Aku mengangguk. Kelvin menarikku ke tengah ruangan, tempat para tamu undangan berkumpul dan melakukan dansa dengan pasangannya. Kami pun segera berdansa, diiringi alunan musik lembut yang menenangkan. Kutempelkan kepalaku di dada Kelvin. Rasanya hanya genggaman tangannya yang hangat ini yang bisa membuat suasana manis ini terasa lagi.

Tetapi mungkin aku belum bisa merasakan manis-manis dulu.

Seorang pelayan, yang entah bagaimana bisa menyenggolku, menumpahkan beberapa minuman yang dibawanya ke gaunku. Beberapa tamu undangan kaget melihat itu. Kelvin terperangah, aku apalagi!

Pelayan itu segera meminta maaf padaku. Sedangkan Kelvin segera mencari tisu, atau pun sapu tangan untuk membersihkan tumpahan minuman di gaunku. Terlihat Abigail di dekat pelayan itu. Dia menatapku dengan penuh kebencian, dan senyuman yang menyebalkan tersungging dari bibirnya. Bukan bermaksud menuduh orang sembarangan ya, tetapi bagaimana bisa kau tak menuduh seseorang yang menatapmu penuh kebencian dan tersenyum senang ketika ada minuman tumpah di gaunmu?

Aku dan Kelvin segera pergi dari pusat ruangan itu. Kami menjauh. Kelvin mengajakku ke salah satu balkon rumahnya yang menghadap ke taman belakang yang cukup luas. Tumben sekali ada banyak bintang dan ada bulan di langit malam ini. Langit cerah, tapi suasana hatiku tak cerah sama sekali.

"Kau baik-baik saja?" tanya Kelvin sambil meremas tanganku.

"No," jawabku sambil menggeleng pelan. "I'm not okay."

Kelvin mendesah, kemudian mendongak. "Well, ini akan terdengar sangat egois, tetapi aku hanya bisa berdoa kalau kau akan selamanya bersamaku, meskipun ada ribuan orang seperti Abigail di galaksi ini."

Kelvin dan aku memang suka menyebut galaksi untuk mengungkapkan dunia yang tak akan pernah aku lihat ujungnya ini.

Aku menyandarkan kepalaku di bahunya. "Aku harap semua ini tak akan menjadi lebih buruk."

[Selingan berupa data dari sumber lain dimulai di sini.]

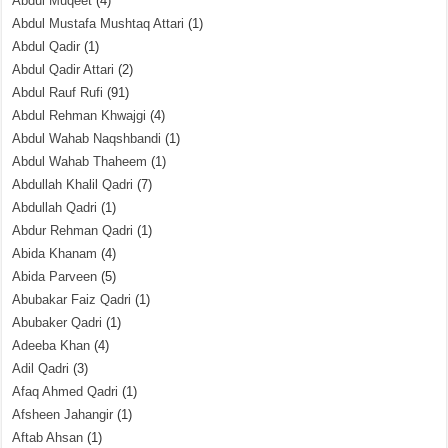
Abdul Muqeet
(4)
Abdul Mustafa Mushtaq Attari
(1)
Abdul Qadir
(1)
Abdul Qadir Attari
(2)
Abdul Rauf Rufi
(91)
Abdul Rehman Khwajgi
(4)
Abdul Wahab Naqshbandi
(1)
Abdul Wahab Thaheem
(1)
Abdullah Khalil Qadri
(7)
Abdullah Qadri
(1)
Abdur Rehman Qadri
(1)
Abida Khanam
(4)
Abida Parveen
(5)
Abubakar Faiz Qadri
(1)
Abubaker Qadri
(1)
Adeeba Khan
(4)
Adil Qadri
(3)
Afaq Ahmed Qadri
(1)
Afsheen Jahangir
(1)
Aftab Ahsan
(1)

Kelvin mencium puncak kepalaku lembut. "Memangnya apa yang bisa lebih buruk?" tanyanya.

"Hmmm... Mungkin ada komet yang tiba-tiba jatuh di rumahmu dan kita semua akan menjadi debu?" celetukku asal. Kelvin tertawa, dan otomatis mood-ku naik seribu kali lipat. "Atau," lanjutku lagi, "ada bidadari yang lebih cantik dariku dan mengambilmu dari sini."

Kelvin tertawa lagi. "Atau, ada pangeran berkuda putih dari negeri dongeng yang tiba-tiba datang dan mengambil Lea si Tuan Putri yang hilang."

Kelvin Shane, you're the prince!

"Atau," kataku melanjutkan permainan atau-atau yang tak jelas ini, "ada laba-laba hitam besar di tanganmu!" seruku cepat lalu segera berlari meninggalkannya.

"Dimana laba-laba?! Tunggu—Lea! Hei!"